*** Begin section ***

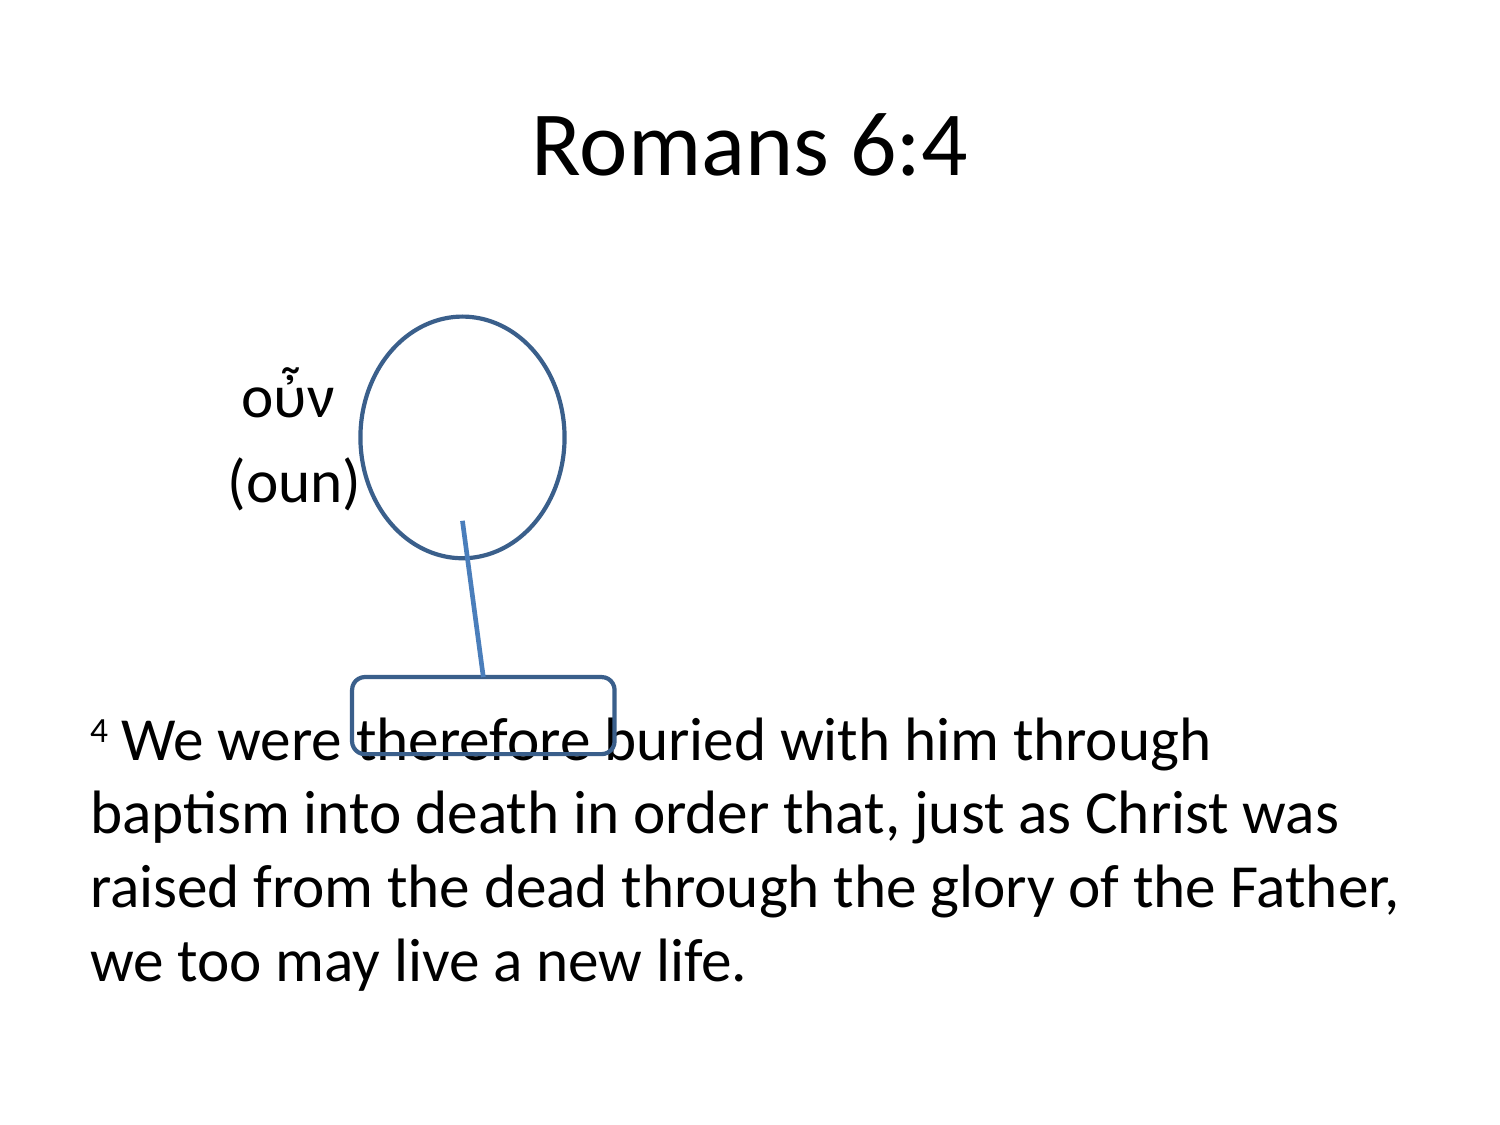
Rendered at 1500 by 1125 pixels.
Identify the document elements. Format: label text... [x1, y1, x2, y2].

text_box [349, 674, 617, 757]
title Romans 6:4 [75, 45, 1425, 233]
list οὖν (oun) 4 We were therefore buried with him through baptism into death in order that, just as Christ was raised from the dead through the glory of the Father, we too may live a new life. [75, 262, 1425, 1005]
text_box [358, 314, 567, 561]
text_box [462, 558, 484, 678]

*** End section ***
*** Begin section ***

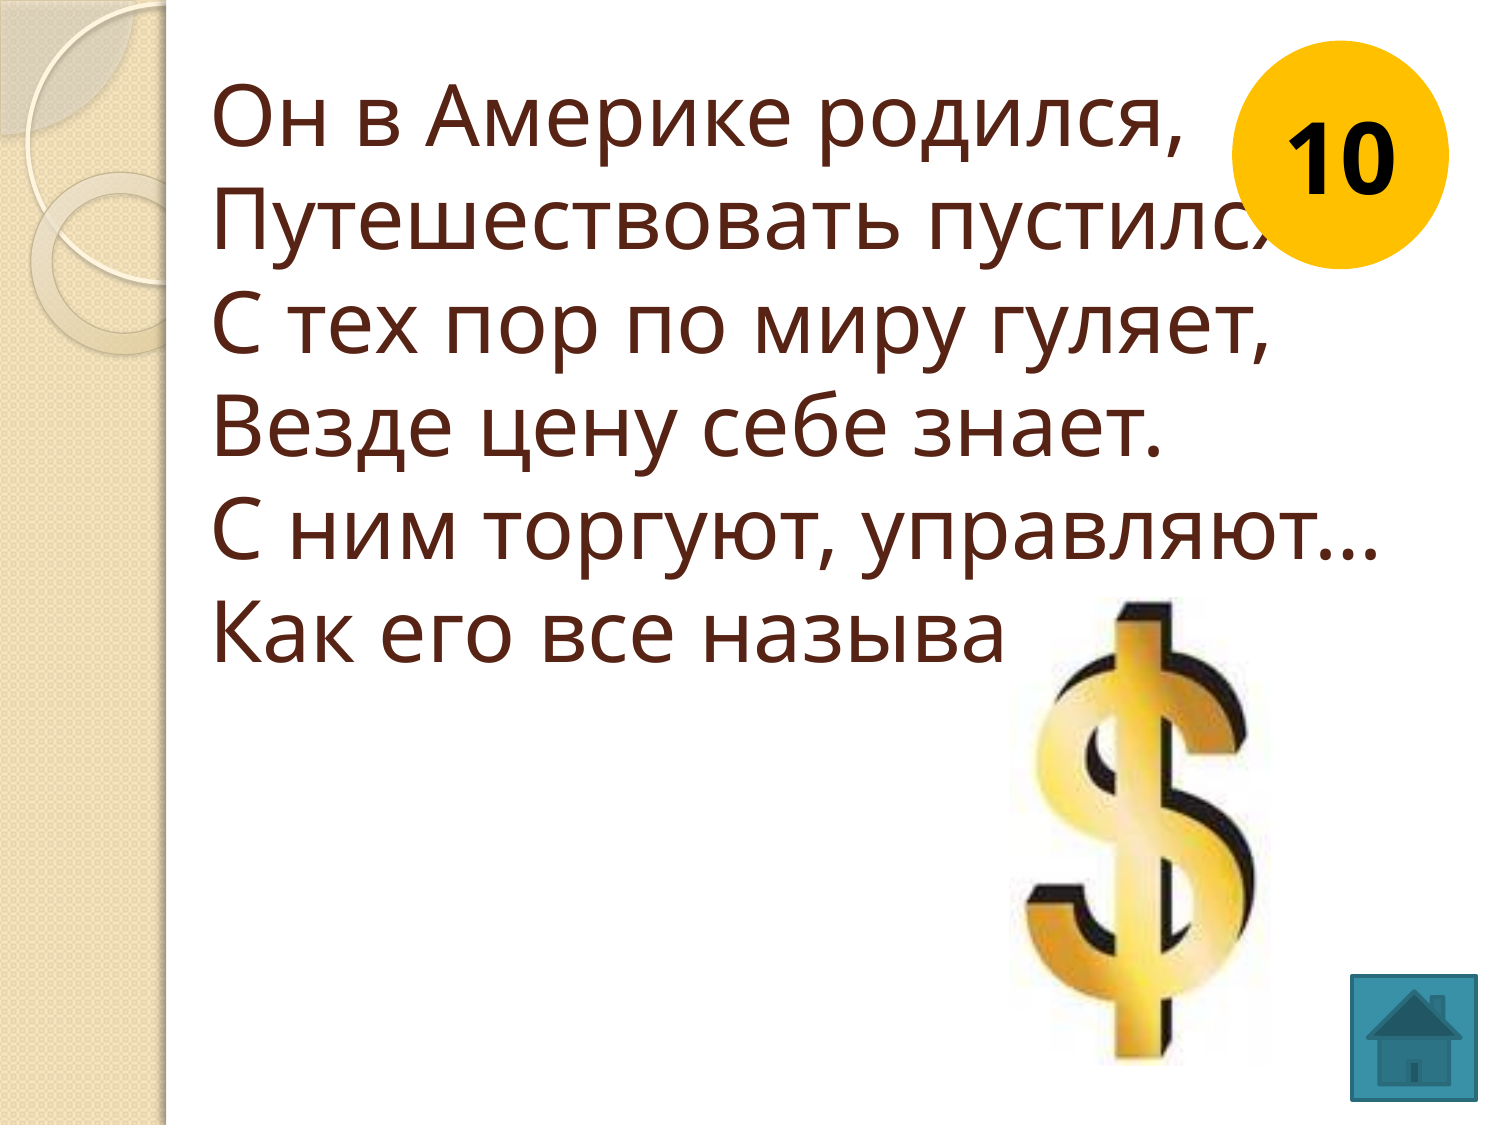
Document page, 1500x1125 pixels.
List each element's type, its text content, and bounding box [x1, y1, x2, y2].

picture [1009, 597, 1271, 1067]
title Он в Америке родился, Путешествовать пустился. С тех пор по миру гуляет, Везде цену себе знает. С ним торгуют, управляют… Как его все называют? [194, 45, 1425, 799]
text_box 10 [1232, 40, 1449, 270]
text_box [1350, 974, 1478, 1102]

*** End section ***

Within the material above, copy exactly the lines from the line that holds "Rendered at 1500 by 1125 pixels." up to and including the line that holds "text_box [462, 558, 484, 678]".

• **THE ANSWER**
Rendered at 1500 by 1125 pixels.
Identify the document elements. Format: label text... [x1, y1, x2, y2].

text_box [349, 674, 617, 757]
title Romans 6:4 [75, 45, 1425, 233]
list οὖν (oun) 4 We were therefore buried with him through baptism into death in order that, just as Christ was raised from the dead through the glory of the Father, we too may live a new life. [75, 262, 1425, 1005]
text_box [358, 314, 567, 561]
text_box [462, 558, 484, 678]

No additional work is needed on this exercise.